Evaluation of the relation between the abundance of rabbit (Oryctolagus cuniculus) and the postfire forest treatment

This is the summary of the presentation conducted in the VI Encounter of students of Sant Llorenç del Munt i l'Obac (10 of November of 2005) by Àlex Rollan, Albert Tintó and Joan Real, members of the Equip de Biologia de la Conservació - Àliga Perdiguera of the Departament de Biologia Animal of the Universitat de Barcelona.

The rabbit (Oryctolagus cuniculus) is a key prey species in the Mediterranean ecosystems, as well as one of the main cinegetic species of smaller hunting. In the last decades, the population of rabbit of the Natural Park Sant Llorenç de Munt i l'Obac (province of Barcelona), in special in the high basin of the Ripoll river, has undergone a great declivity related to changes of habitat, diseases and a bad cinegetic management. The objective of the present work is the study of the evolution of the populations of this species after the forest fire of 2003 and its answer according to the different post-fire forest management.

For this reason, in first stage of the study were settled down a total of 41 parcels of study of 100 ms x 100 ms of 5 different types, where in each case a sampling of the abundance of rabbit (between 15th and 305h of June of 2005) and the structure of the vegetation was made, and parameters like the altitude, the slope, the direction and the main litology were written down. The obtained preliminary results of the sampling of parcels with branches burned in situ (n=19) seem to indicate that the rabbit prefers opened habitats, without burned branches and with little cover of vegetation of 0-0,5 m.

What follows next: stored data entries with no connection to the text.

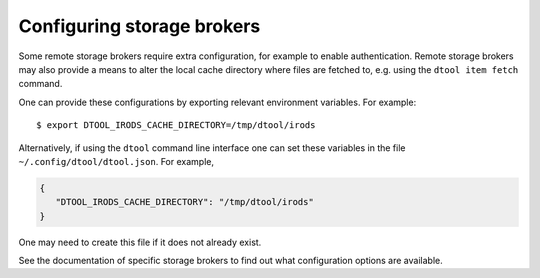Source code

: Configuring storage brokers
===========================

Some remote storage brokers require extra configuration, for example to enable
authentication. Remote storage brokers may also provide a means to alter the
local cache directory where files are fetched to, e.g. using the ``dtool item
fetch`` command.

One can provide these configurations by exporting relevant environment variables.
For example::

    $ export DTOOL_IRODS_CACHE_DIRECTORY=/tmp/dtool/irods 

Alternatively, if using the ``dtool`` command line interface one can set these
variables in the file ``~/.config/dtool/dtool.json``. For example,

.. code-block:: json

    {
       "DTOOL_IRODS_CACHE_DIRECTORY": "/tmp/dtool/irods"
    }

One may need to create this file if it does not already exist.

See the documentation of specific storage brokers to find out what configuration
options are available.
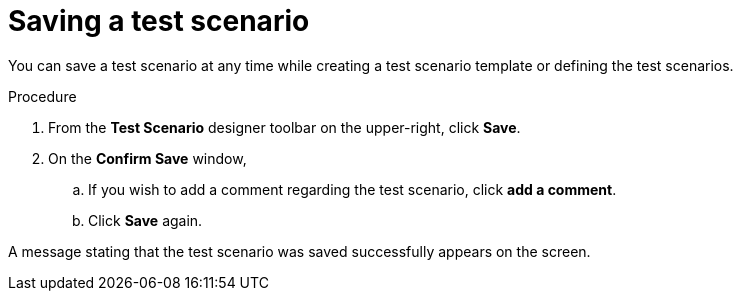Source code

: [id='test-designer-save-test-proc']
= Saving a test scenario

You can save a test scenario at any time while creating a test scenario template or defining the test scenarios.

.Procedure
. From the *Test Scenario* designer toolbar on the upper-right, click *Save*.
. On the *Confirm Save* window,
.. If you wish to add a comment regarding the test scenario, click *add a comment*.
.. Click *Save* again.

A message stating that the test scenario was saved successfully appears on the screen.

The second phase of the study (autumn 2005) will imply the creation of parcels where the burned branches will be retired and its abundance of rabbit with the one of other parcels nonmanaged (with branches in situ) will be compared, as well as with other types of forest management postfire (parcels with trees without cutting, denuded zones) and nonburned parcels. The final mission is to know the evolution and the state of the populations of rabbit in a burned area and to have information about the forest practices more suitable for the improvement of the rabbit populations after a forest fire, as well as to establish demonstrative parcels of sustainable management of these populations.